Карен Томпсон Уокер
Век чудес
В эти последние минуты перед концом света кто-то закручивает крошечный, меньше ресницы, винтик, а кто-то тонкими руками расправляет цветы…
Джеймс Ричардсон, «Другой конец света»
Мы не заметили этого сразу. Да мы и не могли.
Сначала лишнее время, изменившее привычный срок наступления сумерек, просто не ощущалось, словно расцветающая под кожей опухоль.
Нас отвлекали войны и погода. Мы не обращали внимания на вращение Земли вокруг своей оси. На улицах далеких стран продолжали взрываться бомбы. Приходили и отступали ураганы. Заканчивалось лето. Начинался новый учебный год. Все шло как обычно. Секунды складывались в минуты. Минуты вырастали в часы. И у нас не было никаких оснований предполагать, что эти часы могут не превратиться в привычные, равновеликие и понятные каждому человеку дни.
Позже, правда, появились люди, утверждавшие, что почувствовали наступление катастрофы раньше всех. Так говорили рабочие ночных смен, поставщики продовольственных магазинов, корабельные грузчики, дальнобойщики и прочие полуночники, обремененные бессонницей, заботами и болезнями. Они привыкли встречать рассветы. Их покрасневшие глаза заметили непривычную настойчивость утреннего сумрака, но каждый списал эту странность на переутомление и расшатанные нервы.
Ученые объявили о случившемся шестого октября. Мы все помним тот день. Специалисты заявили, что действительно на Земле произошли изменения, а именно замедление. С тех пор мы так и называем этот процесс.

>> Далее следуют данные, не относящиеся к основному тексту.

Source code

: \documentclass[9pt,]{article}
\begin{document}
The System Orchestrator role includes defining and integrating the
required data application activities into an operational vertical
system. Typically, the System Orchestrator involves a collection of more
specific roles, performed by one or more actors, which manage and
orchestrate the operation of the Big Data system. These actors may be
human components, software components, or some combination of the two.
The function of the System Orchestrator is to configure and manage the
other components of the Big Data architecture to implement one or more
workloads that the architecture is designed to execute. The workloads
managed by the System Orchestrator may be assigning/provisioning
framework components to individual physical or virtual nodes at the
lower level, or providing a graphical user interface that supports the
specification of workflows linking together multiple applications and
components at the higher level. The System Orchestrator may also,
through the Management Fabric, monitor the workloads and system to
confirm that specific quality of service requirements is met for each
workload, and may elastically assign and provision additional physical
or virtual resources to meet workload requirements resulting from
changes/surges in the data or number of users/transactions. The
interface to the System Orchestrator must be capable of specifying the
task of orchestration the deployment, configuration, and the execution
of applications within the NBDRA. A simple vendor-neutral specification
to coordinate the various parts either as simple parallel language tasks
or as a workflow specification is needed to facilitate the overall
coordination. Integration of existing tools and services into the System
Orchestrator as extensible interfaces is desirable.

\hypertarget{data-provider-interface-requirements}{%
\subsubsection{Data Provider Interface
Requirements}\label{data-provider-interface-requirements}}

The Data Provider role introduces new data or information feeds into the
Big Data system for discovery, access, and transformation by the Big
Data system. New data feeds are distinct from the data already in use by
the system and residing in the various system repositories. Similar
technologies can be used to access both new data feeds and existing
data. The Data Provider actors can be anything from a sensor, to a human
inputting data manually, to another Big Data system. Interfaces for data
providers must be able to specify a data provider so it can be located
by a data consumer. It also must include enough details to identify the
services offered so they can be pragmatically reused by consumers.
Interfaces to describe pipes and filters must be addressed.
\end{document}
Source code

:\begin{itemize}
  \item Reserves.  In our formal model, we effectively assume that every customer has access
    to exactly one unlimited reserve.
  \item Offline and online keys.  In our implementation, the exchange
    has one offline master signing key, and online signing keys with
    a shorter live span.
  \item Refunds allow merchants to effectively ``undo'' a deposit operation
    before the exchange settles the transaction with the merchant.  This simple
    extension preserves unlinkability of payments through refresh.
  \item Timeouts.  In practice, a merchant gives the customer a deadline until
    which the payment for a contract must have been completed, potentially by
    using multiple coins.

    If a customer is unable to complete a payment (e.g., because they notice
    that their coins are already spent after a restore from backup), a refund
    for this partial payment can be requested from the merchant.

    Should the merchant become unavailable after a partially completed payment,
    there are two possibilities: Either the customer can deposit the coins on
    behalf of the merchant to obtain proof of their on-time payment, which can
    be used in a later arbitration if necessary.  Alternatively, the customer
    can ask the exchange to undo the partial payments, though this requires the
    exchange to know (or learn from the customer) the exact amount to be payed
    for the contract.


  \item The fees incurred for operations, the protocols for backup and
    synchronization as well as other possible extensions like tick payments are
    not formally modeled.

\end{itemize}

— Мы не знаем, станет ли эта тенденция устойчивой, — заявил скромный бородатый ученый на срочно организованной и ныне печально известной пресс-конференции. Он прокашлялся и перевел дыхание. Камеры светили ему прямо в глаза. А дальше наступил момент, который потом так часто показывали по телевизору, что голос ученого, его заикание, паузы и едва заметный акцент жителя Среднего Запада навек слились воедино с самой новостью. Он продолжил: — Но подозреваем, что станет.
Сутки стали длиннее на пятьдесят шесть ночных минут.
Поначалу люди собирались на улицах и кричали, что наступил конец света. Преподаватели в школе проводили с нами беседы. Я помню нашего соседа, мистера Валенсия, который доверху забил свой гараж консервами и бутылками с водой. Сейчас я понимаю, что он готовился к куда менее серьезной катастрофе.
Продуктовые магазины быстро опустели, товары исчезли с полок, словно корова языком слизнула.
Автострады встали. Люди слышали новости, и им хотелось бежать. Целые семьи набивались в микроавтобусы и пересекали границы. Автомобили сновали во все концы, как маленькие зверьки, застигнутые врасплох лучом света.
Но спрятаться на Земле, разумеется, было негде.
Новость обрушилась на нас в субботу.
Честно говоря, в нашем доме изменений никто не заметил. Ранним утром все спали, поэтому на рассвете ничего особенного не почувствовали. Последние несколько часов до тех пор, когда мы осознали, что началось замедление, отложились в моей памяти, словно спрятанный под осколком стекла детский секретик.
Моя подруга Ханна в ту ночь осталась у нас. Мы с ней по традиции устроились в спальных мешках на полу в гостиной, как делали уже сто раз до того. Мы проснулись от стрекотания газонокосилок, собачьего лая и мягкого скрипа батута, на котором прыгали близнецы из соседнего дома. Через час нам предстояло надеть синюю футбольную форму, зачесать волосы назад, намазаться кремом от загара и обуть шипованные бутсы.
— Мне приснился ужасно странный сон, — сказала Ханна, лежа на животе.
Затем она оперлась на локоть и заложила за уши длинные, спутанные светлые волосы. Ханна отличалась особой, свойственной только худеньким девушкам красотой, о которой я могла лишь мечтать.
— Тебе всегда снятся странные сны, — ответила я.
Ханна расстегнула спальник и села, подтянув колени к груди. На ее тонком запястье висел браслет с брелоками, один из них был половиной маленького медного сердечка. Вторая половина хранилась у меня.
— Я как будто дома, но это не мой дом, — продолжила она. — Рядом мама, но тоже не моя. И сестры не мои.
— А я редко запоминаю сны, — заметила я и пошла выпускать кошек из гаража.
В то утро мои родители занимались тем же, чем всегда, — просматривали прессу за обеденным столом. Так и вижу их: мама в зеленом халате и с мокрой головой быстро перелистывает страницы, а полностью одетый папа, молча и внимательно, читает все статьи по порядку. Буквы отражаются в толстых стеклах его очков.